For most observers in Dushanbe, Moscow’s decision to increase the tariffs is punitive. It didn’t escape the attention of policy-makers in Dushanbe that as the Kremlin upped tariffs for Tajikistan, it lifted tariffs on deliveries to Kyrgyzstan after Bishkek promised Russia continued access to military facilities gratis. Tajikistan currently hosts thousands of Russian troops without receiving any fees for basing rights. Local media reports have speculated that Moscow is now seeking to expand its military presence in the country, either by taking over the newly refurbished Ayni air base, or returning Russian border guards to Tajikistan’s porous frontier with Afghanistan.
In unusually pointed comments, Sharipov, who is widely seen as being close to President Imomali Rahmon’s administration, lashed out at Moscow. The CA-news.org website quoted Sharipov as saying on April 14 that “Tajikistan does a lot for Russia, even at the expense of its own security.” Hinting that Dushanbe doesn’t like how it is treated in return, he then took the liberty of criticizing Russia’s “authoritarian tandem” – a clear reference to President Dmitry Medvedev and Prime Minister Vladimir Putin – for being unable to solve Russia’s domestic problems.

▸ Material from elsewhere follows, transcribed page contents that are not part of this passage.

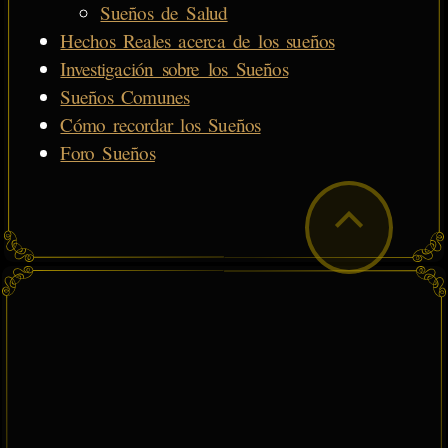
Sueños de Salud
Hechos Reales acerca de los sueños
Investigación sobre los Sueños
Sueños Comunes
Cómo recordar los Sueños
Foro Sueños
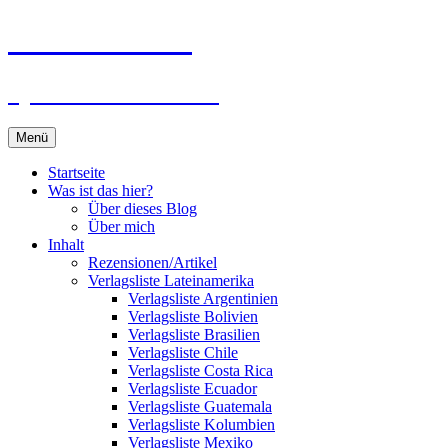
Zum
Du bist dran!
Inhalt
springen
Spiele aus aller Welt
Menü
Startseite
Was ist das hier?
Über dieses Blog
Über mich
Inhalt
Rezensionen/Artikel
Verlagsliste Lateinamerika
Verlagsliste Argentinien
Verlagsliste Bolivien
Verlagsliste Brasilien
Verlagsliste Chile
Verlagsliste Costa Rica
Verlagsliste Ecuador
Verlagsliste Guatemala
Verlagsliste Kolumbien
Verlagsliste Mexiko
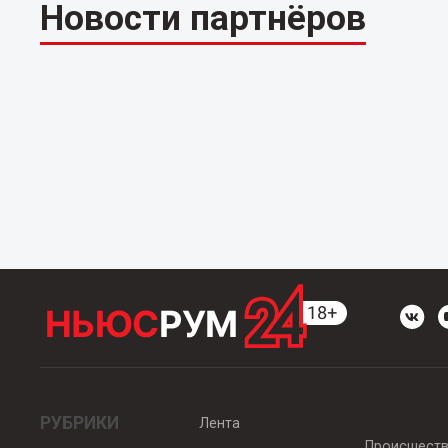
Новости партнёров
РУБРИКИ
Лента
Происшест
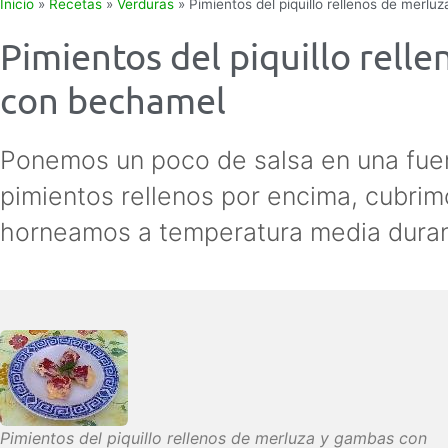
Inicio
»
Recetas
»
Verduras
»
Pimientos del piquillo rellenos de merl
Pimientos del piquillo rell
con bechamel
Ponemos un poco de salsa en una fuen
pimientos rellenos por encima, cubrimo
horneamos a temperatura media durant
Pimientos del piquillo rellenos de merluza y gambas con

A Russian diplomat in Dushanbe, speaking on condition of anonymity according to protocol, said Sharipov and the local media are over-politicizing the fuel tariff issue. “There is no bargaining. Russia does not extort anything from Tajikistan. The oil prices and export tariffs keep growing elsewhere in the world. The case of Kyrgyzstan is sort of exceptional because the Kyrgyz authorities managed to kindle Russia’s interest, and the two countries made a mutually beneficial deal,” the diplomat told EurasiaNet.org.

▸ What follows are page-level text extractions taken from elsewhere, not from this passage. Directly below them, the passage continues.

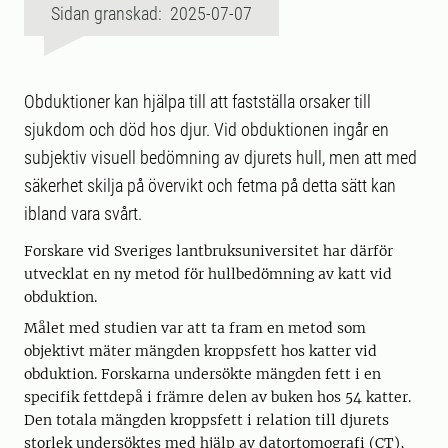
Sidan granskad: 2025-07-07
Obduktioner kan hjälpa till att fastställa orsaker till
sjukdom och död hos djur. Vid obduktionen ingår en
subjektiv visuell bedömning av djurets hull, men att med
säkerhet skilja på övervikt och fetma på detta sätt kan
ibland vara svårt.
Forskare vid Sveriges lantbruksuniversitet har därför
utvecklat en ny metod för hullbedömning av katt vid
obduktion.
Målet med studien var att ta fram en metod som
objektivt mäter mängden kroppsfett hos katter vid
obduktion. Forskarna undersökte mängden fett i en
specifik fettdepå i främre delen av buken hos 54 katter.
Den totala mängden kroppsfett i relation till djurets
storlek undersöktes med hjälp av datortomografi (CT),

Russia is open to working with Tajikistan, but Dushanbe must offer something that interests Moscow, the diplomat added. In Moscow, another Russian official accused Tajik officials of being the main impediment to a tariff agreement. The official said that each time the two countries have appeared close to a reaching a bargain on tariffs, Dushanbe tries to obtain last-minute concessions.
From the president’s office in Dushanbe, the rhetoric rarely wavers, however. In an April 20 address, Rakhmon highlighted the importance of Russia as his country’s top “strategic partner.”

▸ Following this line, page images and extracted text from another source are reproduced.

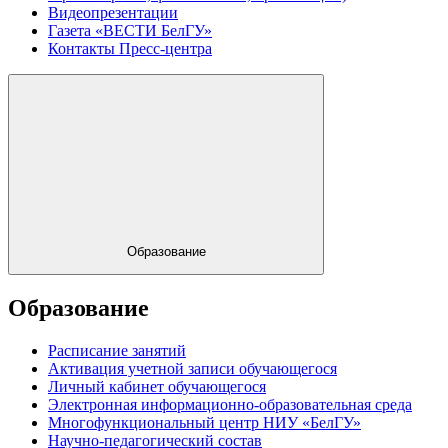
Видеопрезентации
Газета «ВЕСТИ БелГУ»
Контакты Пресс-центра
Образование
Образование
Расписание занятий
Активация учетной записи обучающегося
Личный кабинет обучающегося
Электронная информационно-образовательная среда
Многофункциональный центр НИУ «БелГУ»
Научно-педагогический состав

Tajik analysts say the recent tariff hike should push officials to reassess the country’s energy strategy. But as political analyst Rashid Abdullo acknowledged, Dushanbe has little negotiating leverage with Russia. “Tajik authorities should have thought long ago about the possible developments and the diversification of fuel supply channels,” Abdullo told EurasiaNet.org. Though he did not specify whom Tajikistan should approach – certainly, in Tajikistan’s isolated neighborhood, options are slim – diversification “would allow Tajikistan to be more weighty in negotiations with Russia, which, one way or another, remains its key strategic partner.”
Tajikistan cannot rely on the benign attitude of Russia anymore, added Rustam Bobojanov, a professor of economics at the Russian-Tajik Slavonic University in Dushanbe. “A lot depends on diplomatic skills.”
In pondering its options, Dushanbe has little room for maneuver. By some counts, up to half of Tajikistan’s GDP comes in the form of remittances sent home by Tajik migrant laborers in Russia. In rethinking the country’s energy strategy, then, Tajik officials must take care not to provoke retaliatory measures that diminish the flow of labor migrant remittances. “The government needs to think about income opportunities for its citizens,” noted Bobojanov.
Konstantin Parshin is a freelance writer based in Tajikistan.